Once I get this piece lined up over its mirror, I trace around it with a chalk wheel. To save time I often by bypass chalk tracing and use a rotary cutter and run carefully around the first cup, being cautious not to cut anything away from it.

Done cutting!

cutting a scalloped lace cup | Watson Sew Along

Next up: cutting and sewing the bikini!


  1. seenaomisew says:

    What an exciting post. I have a pretty beige stretch lace that yields 35-40% stretch on the lengthwise grain. It does have minor stretch on the diagonal so I think I’ll go ahead and give it a try. I’m going from a 34C to 34D. Is it safe to assume the band length will stay the same?

  2. Barbara Jay says:

    I have been following this series with interest but unsure if I can do this since I have never tried making a bra. However, today’s installment with the pictures of cutting the “lace bra” hooked me- LOL. I can see that will be a gorgeous bra that would cost a small fortune in a store. I am going to buy the Watson pattern and give it a go.

    • Amy says:

      Hi Barbara, bra-making definitely involves a lot of new skills, but if you take it once step at a time, I promise you that it catches on quickly. It’s a very addicting craft and rewarding in that you can make things that look like they cost a fortune.

  3. Barbara Jay says:

    Amy, I have done quite a bit of sewing in the past and I have made numerous pairs of panties and slips, so I am comfortable sewing with lingerie fabric and stretch lace. I ordered a bra kit so I don’t need to hunt for supplies for my practice bra. So far your directions don’t look difficult. Thanks for all the work you are doing for us. Taking all the pictures and writing the tutorials is time consuming.


  4. Kathryn says:

    Hi Amy, in the Pattern Alteration section above, it says in the third sentence “On your outer cup piece..” but the photos/alterations are with the inner cup piece. Maybe I’m not following properly but just thought I would mention it in case its a little mistake – I got a little confused about it.

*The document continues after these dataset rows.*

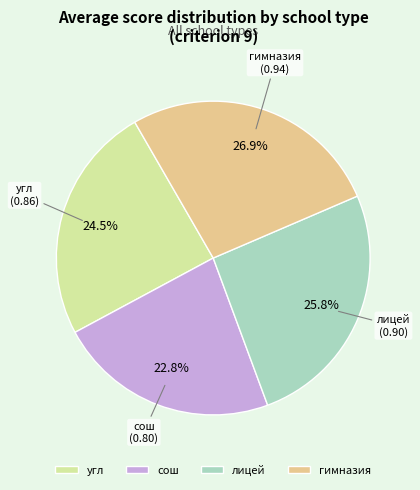

Does any single category account for the majority?

No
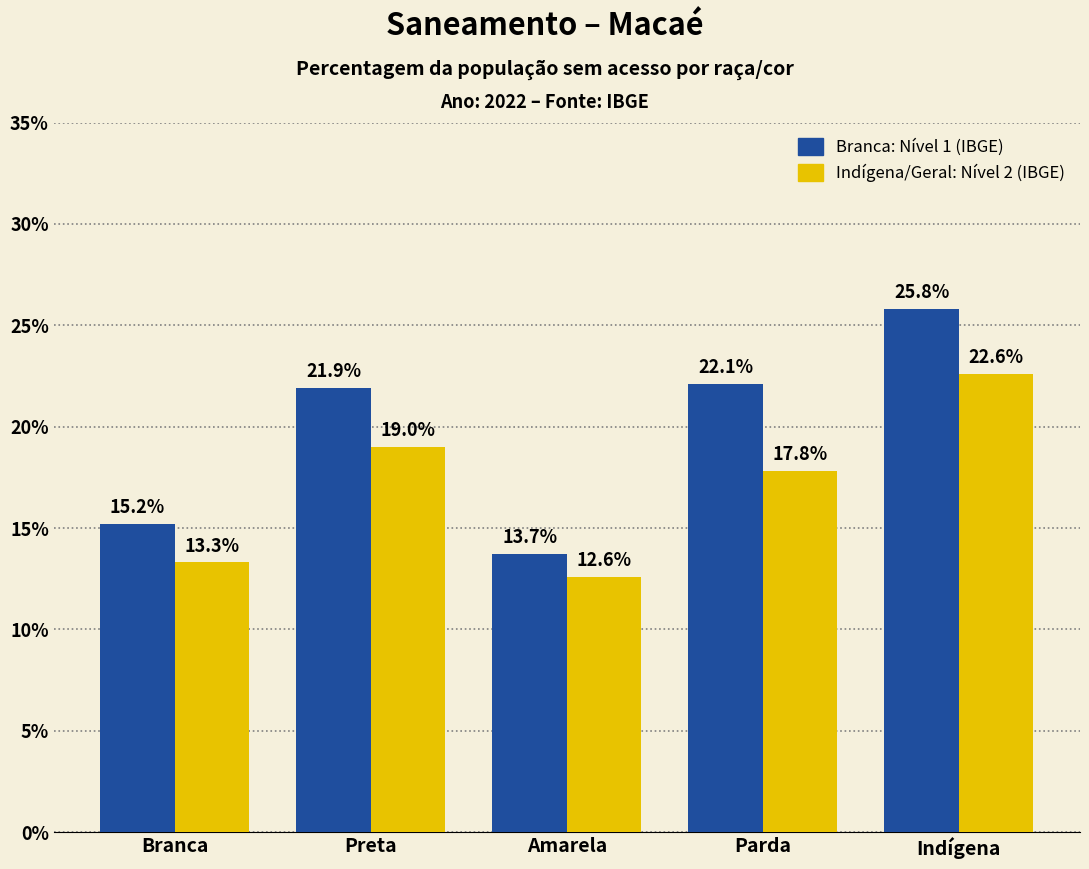

What position from the left is Parda?

4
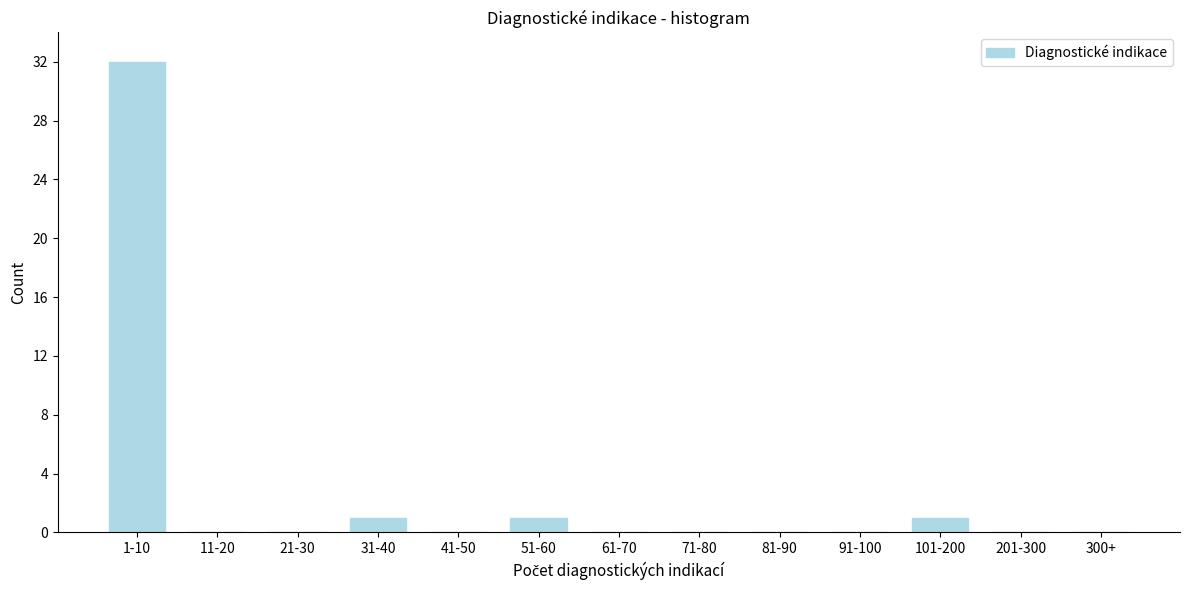

Reading left to right, transcribe all the data shown in this chart.

1-10=32	11-20=0	21-30=0	31-40=1	41-50=0	51-60=1	61-70=0	71-80=0	81-90=0	91-100=0	101-200=1	201-300=0	300+=0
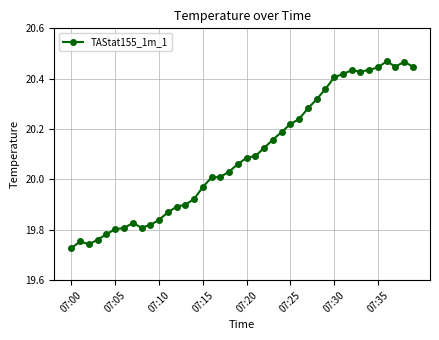

True or false: there are more than 1 points higher than both neighbors.

True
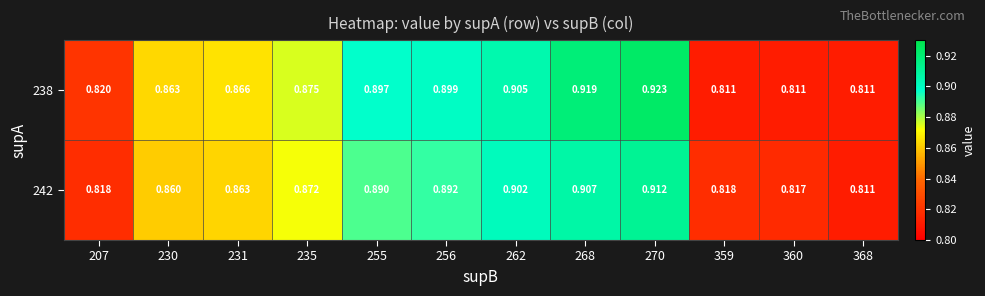

List the series in order of their overall mean, highest first.

238, 242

    Loving the sewalong, I’ve already made a Watson but I’m keen to make one in lace as well.

  5. Trudy says:

    Hi Amy,
    I hope you are still reviewing comments to this thread.
    I’m wondering if the lace you used in the photos above is lined?
    And do you / would you line a stretch lace for the cups?


    • Amy says:

      Hi Trudy,

      No I didn’t line these cups. It needs the stretch to fit. The *only* time I line stretch lace is when I am trying to eliminate stretch which I don’t recommend for the cups in this pattern.